[DIRECTIONS] Write out every entry below word for word, leaving out the pictures.

** BEGIN DATA PROVIDED **

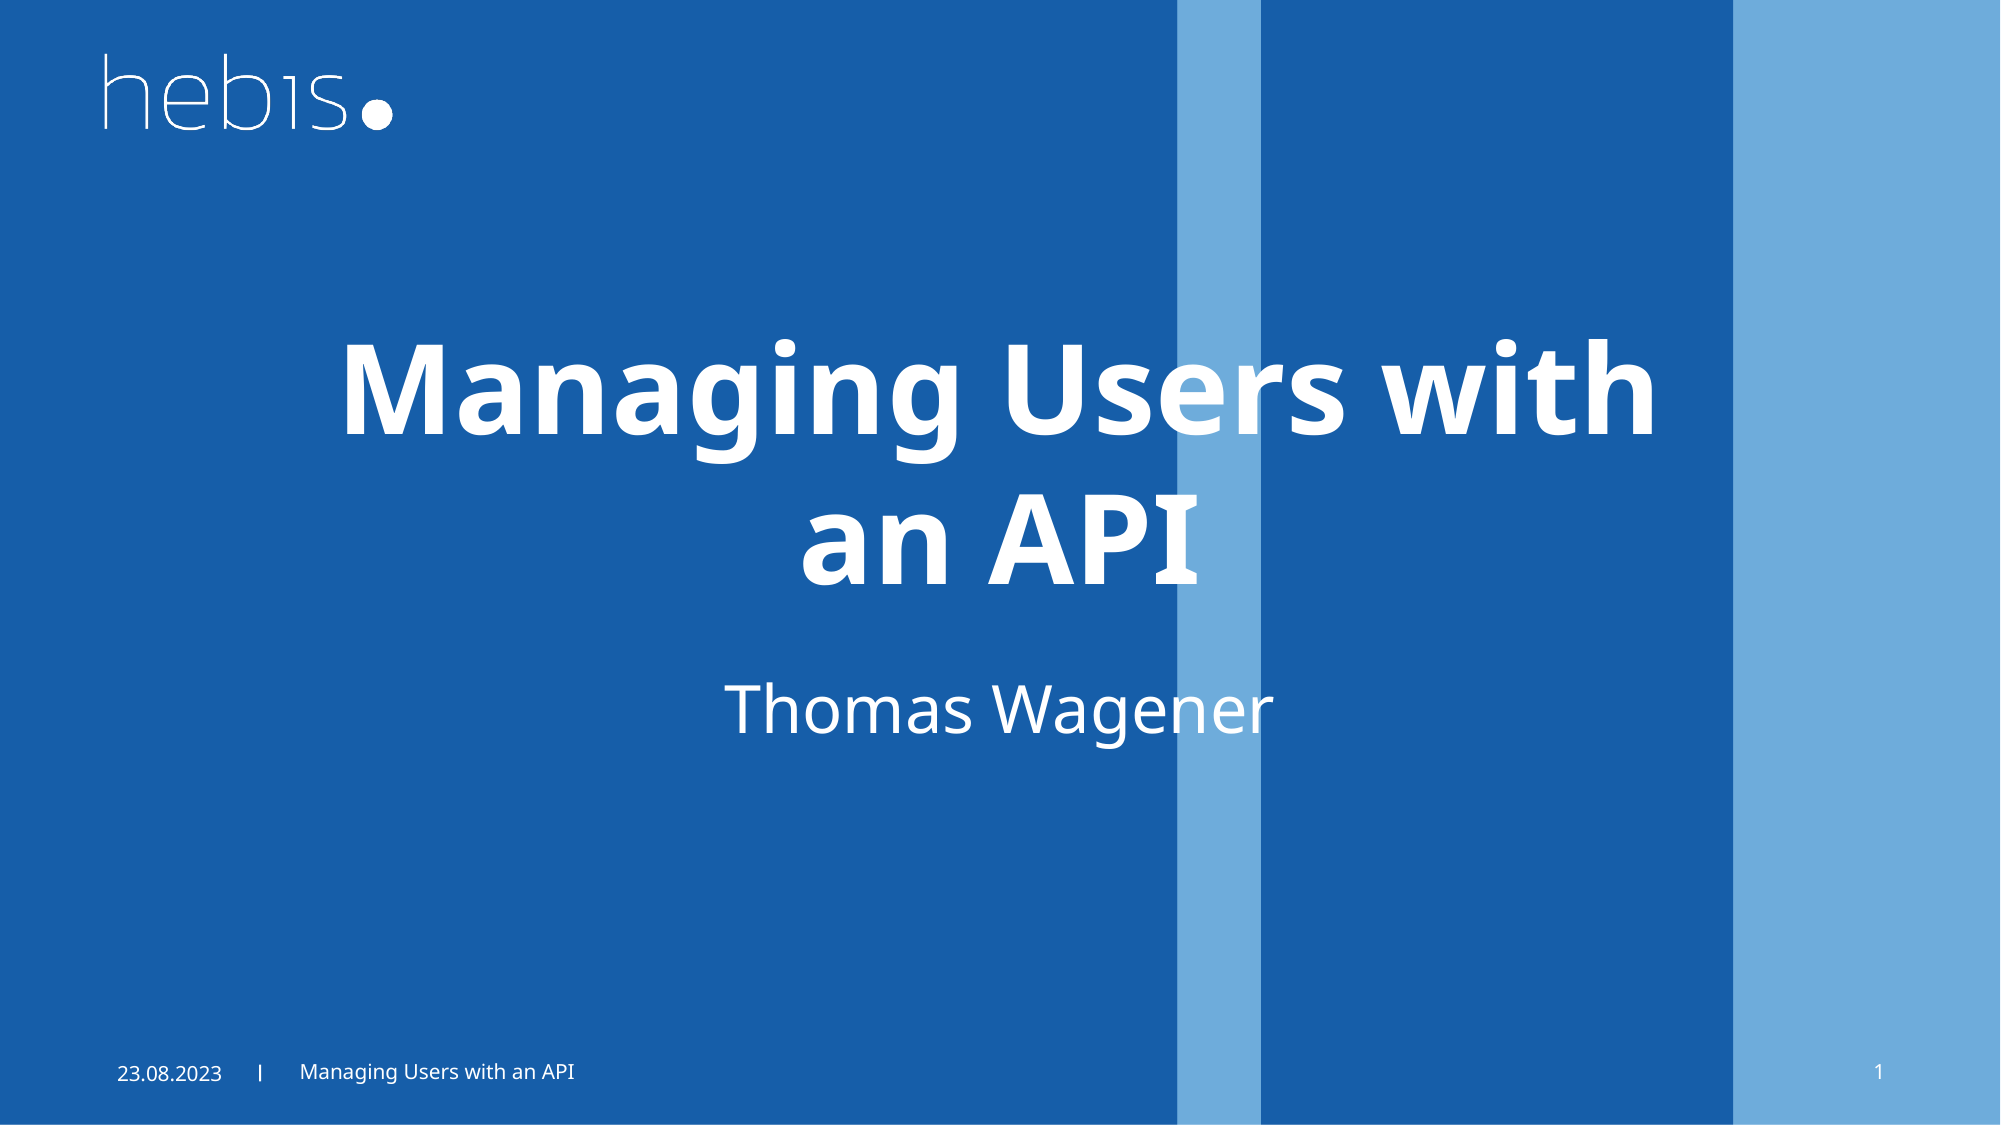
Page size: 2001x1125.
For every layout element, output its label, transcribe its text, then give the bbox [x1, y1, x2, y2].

list Thomas Wagener [137, 659, 1863, 827]
picture [0, 0, 2001, 1125]
title Managing Users with an API [137, 313, 1863, 617]
slide_number 23.08.2023 [102, 1042, 271, 1103]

** END DATA PROVIDED **

[REPLY TO THE EXERCISE]
Page size: 2001x1125.
For every layout element, output its label, transcribe its text, then give the bbox [x1, y1, x2, y2].

list Thomas Wagener [137, 659, 1863, 827]
picture [0, 0, 2001, 1125]
title Managing Users with an API [137, 313, 1863, 617]
slide_number 23.08.2023 [102, 1042, 271, 1103]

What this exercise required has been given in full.